#### [DOCUMENT TEXT]
= Beginning of Section =
Suppose the following Avro schema:
[
{ "type": "enum",
"name": "POSTag",
"namespace": "com.nitro.nlp",
"symbols": ["TO", "VB", "CC", "RB"]
},
{ "type": "record",
"name": "POS",
"namespace": "com.nitro.nlp",
"doc": "Part of speech tag",
"fields": [
{"name": "id", "type": "long"},
{"name": "token", "type": "string"},
{"name": "tag", "type": "POSTag"}
]
},
{ "type": "record",
"name": "ParsedPDF",
"namespace": "com.nitro.nlp",
"doc": "Parsed PDF",
"fields": [
{"name": "text", "type": "string"},
{"name": "pos", "type": { "type": "array", "items": "POS" } }
]
}
]
Then, let's create an RDD and try to do a predicate on the "pos" array from the ParsedPDF object:
ParquetInputFormat.setReadSupportClass(job, classOf[AvroReadSupport[ParsedPDF]])
val rdd = sc.newAPIHadoopFile(path, classOf[ParquetInputFormat[ParsedPDF]],
classOf[Void], classOf[ParsedPDF], job.getConfiguration
). map(_._2) // drop Void key
val projection = Projection[ParsedPDF](_.getText)
AvroParquetInputFormat.setRequestedProjection(job, projection)
val results = rdd.map(_.toString).collect().mkString("\n")
println(s"Projection of text field only: $results")
This fails the following way:
Error:(100, 41) exception during macro expansion:
java.lang.RuntimeException: Unsupported value type: ARRAY
at me.lyh.parquet.avro.Predicate$.applyToPredicate$1(Predicate.scala:137)
at me.lyh.parquet.avro.Predicate$.parse$1(Predicate.scala:162)
at me.lyh.parquet.avro.Predicate$.buildFilterPredicate(Predicate.scala:169)
at me.lyh.parquet.avro.Predicate$.applyImpl(Predicate.scala:17)
val predicate = Predicate[ParsedPDF](x => x.getPos.exists(i => i.getTag == POSTag.CC))
^
Is array support not available? If so, what's the list of Avro types that are currently supported?
Is there a plan to add array support to predicates?
Thanks!
Marek Kolodziej
= End of Section =
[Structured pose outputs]
= Beginning of Section =
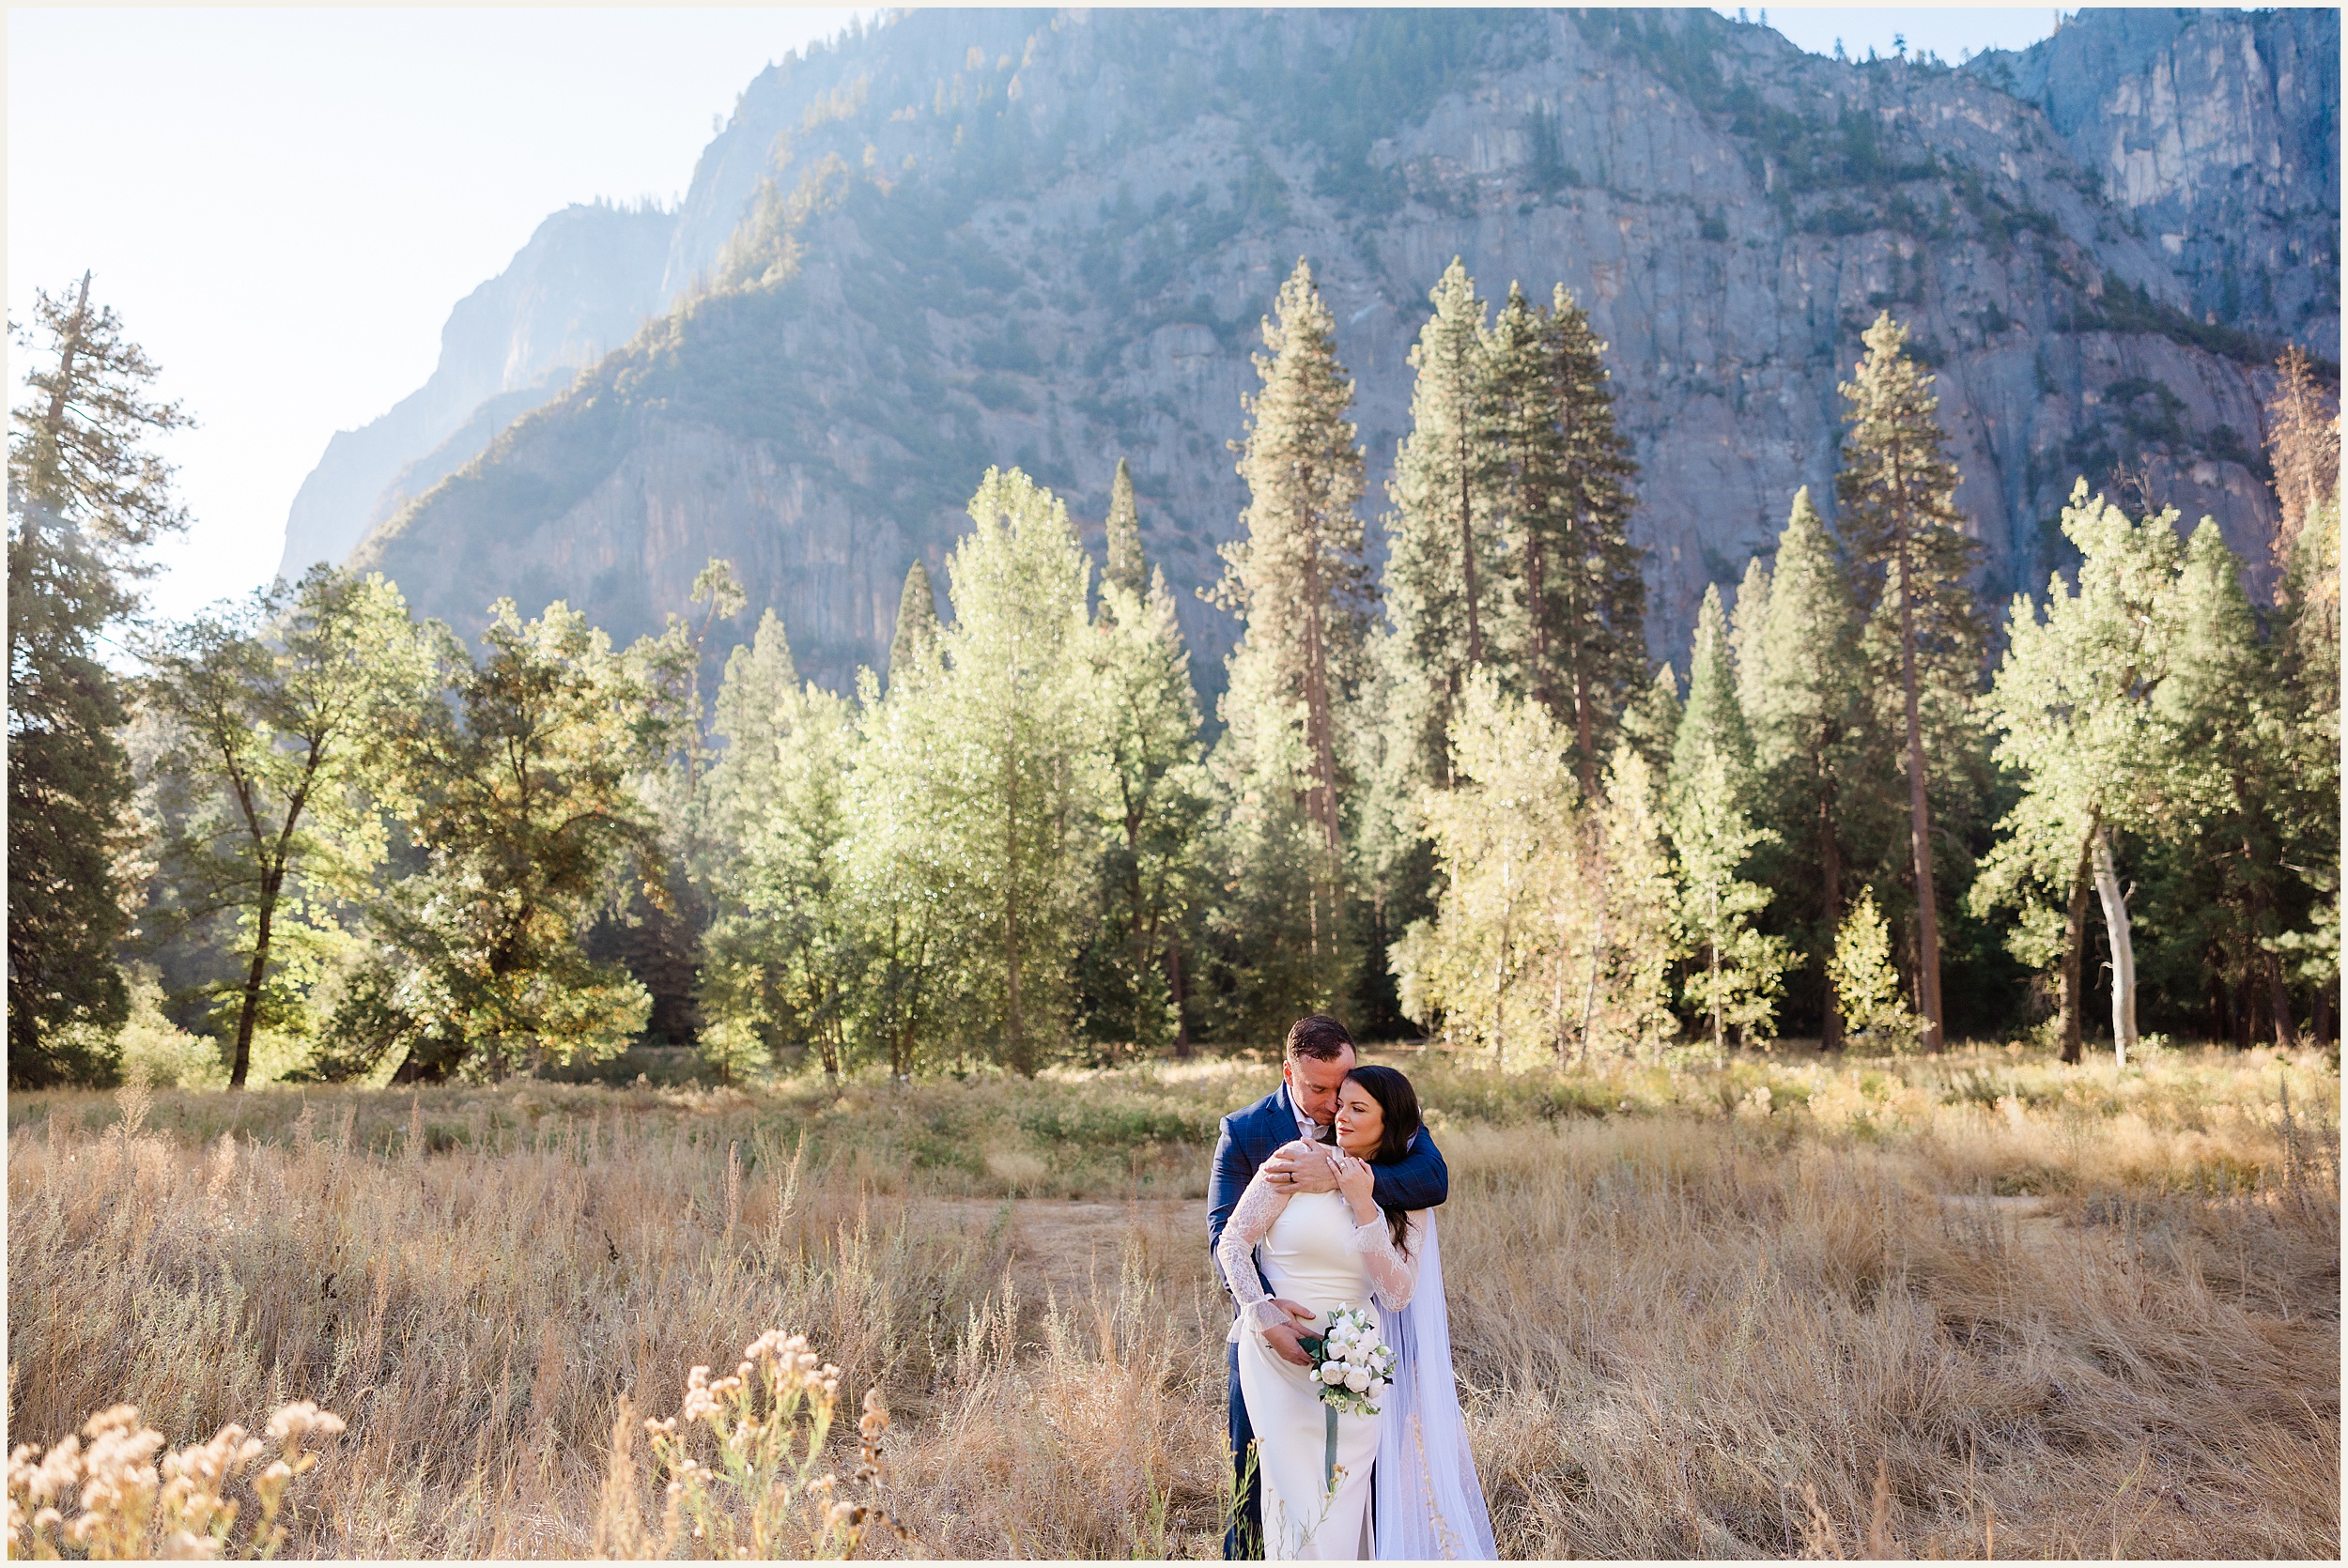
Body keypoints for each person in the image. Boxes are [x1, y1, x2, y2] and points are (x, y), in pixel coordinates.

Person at [1214, 1062, 1495, 1560]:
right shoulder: (1295, 1159)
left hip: (1357, 1364)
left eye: (1355, 1108)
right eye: (1338, 1103)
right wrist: (1260, 1310)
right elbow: (1233, 1240)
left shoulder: (1406, 1197)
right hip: (1277, 1358)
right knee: (1283, 1498)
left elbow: (1398, 1295)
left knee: (1342, 1503)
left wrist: (1363, 1201)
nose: (1337, 1115)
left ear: (1389, 1124)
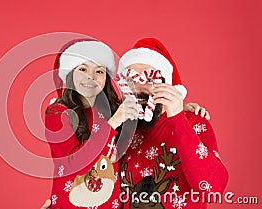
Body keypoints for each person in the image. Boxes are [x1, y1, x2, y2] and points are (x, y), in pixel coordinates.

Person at [43, 38, 214, 209]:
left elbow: (212, 186)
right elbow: (73, 163)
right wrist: (114, 122)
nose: (91, 77)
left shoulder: (111, 110)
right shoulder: (59, 112)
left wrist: (178, 109)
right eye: (82, 69)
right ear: (70, 73)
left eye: (99, 71)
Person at [116, 38, 228, 209]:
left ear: (166, 85)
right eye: (131, 81)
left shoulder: (194, 123)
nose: (138, 90)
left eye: (147, 80)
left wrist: (178, 119)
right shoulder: (118, 130)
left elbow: (213, 189)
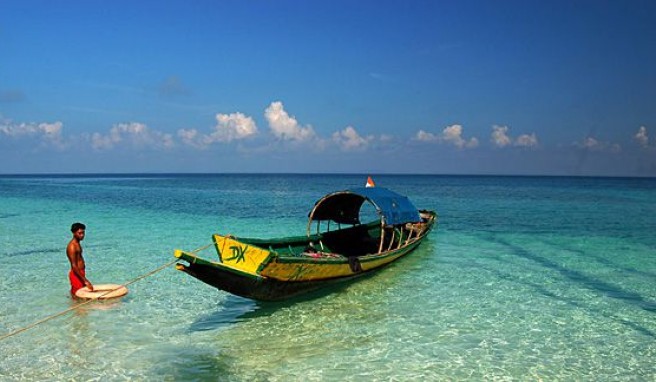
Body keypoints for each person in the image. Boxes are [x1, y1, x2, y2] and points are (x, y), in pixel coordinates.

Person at [66, 222, 93, 296]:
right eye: (79, 233)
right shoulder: (72, 247)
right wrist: (85, 281)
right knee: (77, 296)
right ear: (73, 233)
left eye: (83, 233)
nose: (82, 235)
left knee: (78, 295)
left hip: (80, 273)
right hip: (76, 274)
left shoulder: (77, 243)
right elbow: (74, 266)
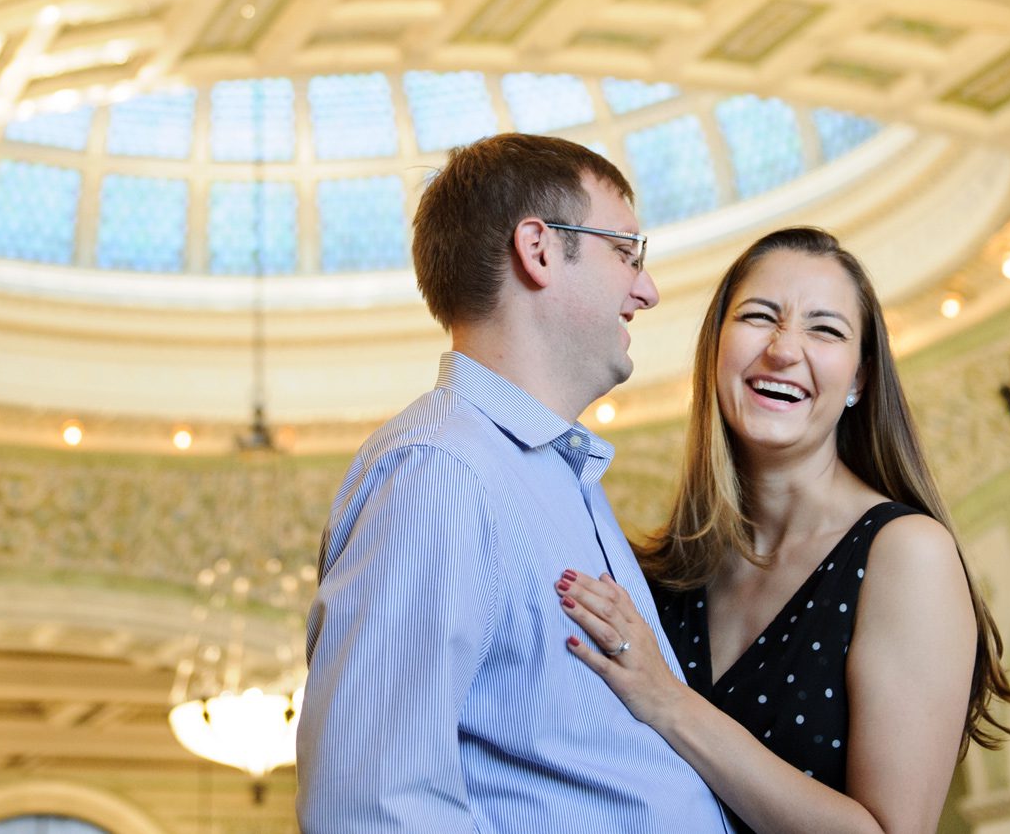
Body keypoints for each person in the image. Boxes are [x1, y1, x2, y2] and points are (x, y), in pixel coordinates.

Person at [297, 133, 730, 834]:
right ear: (538, 248)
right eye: (626, 252)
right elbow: (371, 807)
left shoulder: (554, 474)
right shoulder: (441, 470)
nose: (647, 290)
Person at [555, 226, 1010, 834]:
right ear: (716, 349)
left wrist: (670, 703)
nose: (783, 350)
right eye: (759, 316)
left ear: (858, 379)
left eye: (824, 329)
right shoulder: (659, 575)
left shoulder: (907, 553)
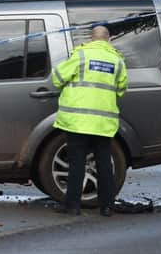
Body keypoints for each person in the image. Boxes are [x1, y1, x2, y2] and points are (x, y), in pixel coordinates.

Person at [52, 25, 128, 216]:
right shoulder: (117, 61)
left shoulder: (80, 56)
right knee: (103, 163)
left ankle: (72, 206)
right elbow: (121, 89)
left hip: (77, 121)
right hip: (103, 123)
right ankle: (107, 206)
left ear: (91, 39)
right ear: (108, 40)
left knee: (77, 162)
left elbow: (57, 78)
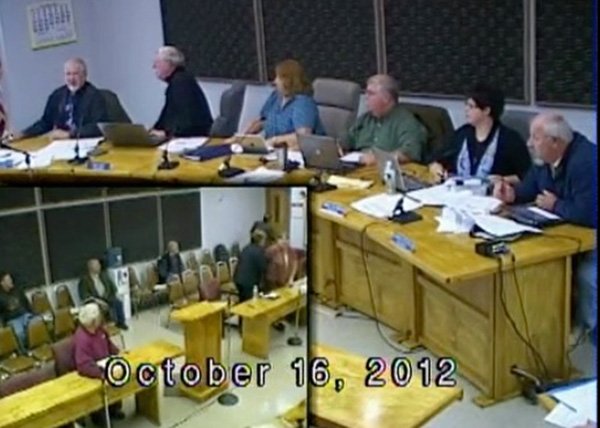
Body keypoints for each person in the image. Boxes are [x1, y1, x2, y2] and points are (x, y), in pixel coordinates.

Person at [493, 113, 597, 342]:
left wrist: (556, 205)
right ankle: (545, 326)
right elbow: (530, 187)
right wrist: (512, 195)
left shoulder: (586, 161)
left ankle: (589, 333)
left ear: (555, 142)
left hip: (590, 236)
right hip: (565, 233)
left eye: (535, 138)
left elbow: (590, 214)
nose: (529, 143)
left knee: (587, 275)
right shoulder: (545, 161)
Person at [429, 83, 531, 184]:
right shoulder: (462, 134)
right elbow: (436, 158)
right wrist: (436, 167)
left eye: (471, 106)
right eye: (466, 105)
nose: (466, 110)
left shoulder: (510, 139)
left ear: (486, 110)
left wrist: (503, 180)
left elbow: (527, 175)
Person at [239, 59, 325, 150]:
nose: (275, 82)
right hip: (273, 152)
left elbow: (303, 137)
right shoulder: (276, 96)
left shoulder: (303, 103)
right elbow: (260, 121)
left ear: (288, 80)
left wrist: (275, 140)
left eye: (278, 78)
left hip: (297, 155)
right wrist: (240, 137)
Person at [13, 58, 107, 140]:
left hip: (85, 142)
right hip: (61, 144)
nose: (71, 78)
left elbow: (99, 127)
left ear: (84, 75)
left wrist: (69, 134)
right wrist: (23, 134)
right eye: (68, 74)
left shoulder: (94, 96)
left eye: (75, 74)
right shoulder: (57, 95)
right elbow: (45, 123)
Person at [346, 74, 427, 166]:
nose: (366, 97)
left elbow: (409, 154)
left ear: (386, 98)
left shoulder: (406, 122)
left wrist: (379, 159)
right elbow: (347, 142)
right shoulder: (365, 119)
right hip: (356, 168)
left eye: (371, 93)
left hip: (384, 171)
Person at [74, 302, 125, 427]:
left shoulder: (100, 330)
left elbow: (109, 345)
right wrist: (101, 373)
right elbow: (83, 365)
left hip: (106, 365)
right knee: (99, 390)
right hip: (92, 373)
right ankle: (100, 419)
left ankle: (113, 409)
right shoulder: (82, 338)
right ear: (93, 321)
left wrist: (119, 352)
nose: (101, 319)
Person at [151, 46, 213, 138]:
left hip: (193, 139)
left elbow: (186, 121)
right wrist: (154, 129)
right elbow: (168, 116)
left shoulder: (181, 83)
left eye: (157, 62)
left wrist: (166, 133)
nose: (154, 66)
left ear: (169, 63)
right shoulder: (180, 80)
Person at [78, 259, 128, 330]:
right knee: (96, 308)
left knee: (118, 302)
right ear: (90, 267)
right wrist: (97, 301)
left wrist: (114, 294)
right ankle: (99, 327)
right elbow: (85, 295)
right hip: (96, 301)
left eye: (99, 265)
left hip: (107, 297)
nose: (99, 266)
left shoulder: (104, 275)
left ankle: (121, 323)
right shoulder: (84, 280)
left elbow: (113, 287)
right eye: (97, 265)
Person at [0, 272, 38, 351]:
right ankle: (23, 352)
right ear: (2, 283)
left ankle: (36, 347)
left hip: (24, 315)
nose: (11, 281)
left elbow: (26, 304)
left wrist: (33, 313)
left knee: (37, 323)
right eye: (8, 280)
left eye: (10, 279)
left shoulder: (18, 291)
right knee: (19, 334)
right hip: (12, 320)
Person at [234, 229, 268, 302]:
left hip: (238, 279)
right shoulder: (259, 251)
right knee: (250, 303)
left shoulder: (246, 248)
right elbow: (263, 268)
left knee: (242, 301)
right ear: (261, 240)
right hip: (249, 282)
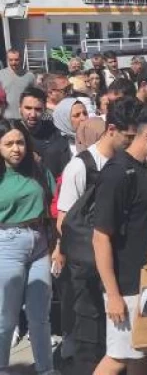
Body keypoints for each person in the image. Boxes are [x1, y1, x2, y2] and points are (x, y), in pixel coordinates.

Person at [92, 102, 147, 375]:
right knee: (118, 357)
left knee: (140, 356)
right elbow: (100, 237)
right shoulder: (118, 172)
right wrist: (114, 295)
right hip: (126, 285)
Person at [56, 98, 139, 373]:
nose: (131, 142)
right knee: (90, 342)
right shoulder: (81, 166)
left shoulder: (127, 161)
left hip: (118, 268)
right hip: (88, 273)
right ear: (112, 129)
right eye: (128, 136)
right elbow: (64, 221)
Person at [0, 119, 56, 375]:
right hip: (7, 245)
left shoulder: (37, 169)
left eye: (20, 142)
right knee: (6, 318)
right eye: (8, 143)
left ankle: (46, 369)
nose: (15, 149)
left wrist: (56, 245)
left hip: (40, 243)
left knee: (39, 315)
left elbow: (53, 206)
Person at [0, 49, 35, 120]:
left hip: (24, 117)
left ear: (21, 59)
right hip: (5, 117)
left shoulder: (29, 76)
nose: (13, 62)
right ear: (7, 59)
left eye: (16, 60)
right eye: (11, 60)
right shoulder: (1, 74)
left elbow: (34, 96)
= End of Section =
#### [YOUR TASK]
Which symbols does the POSTag enum define in the post about Parquet predicates on Avro data?

#### [SOLUTION]
TO, VB, CC, and RB.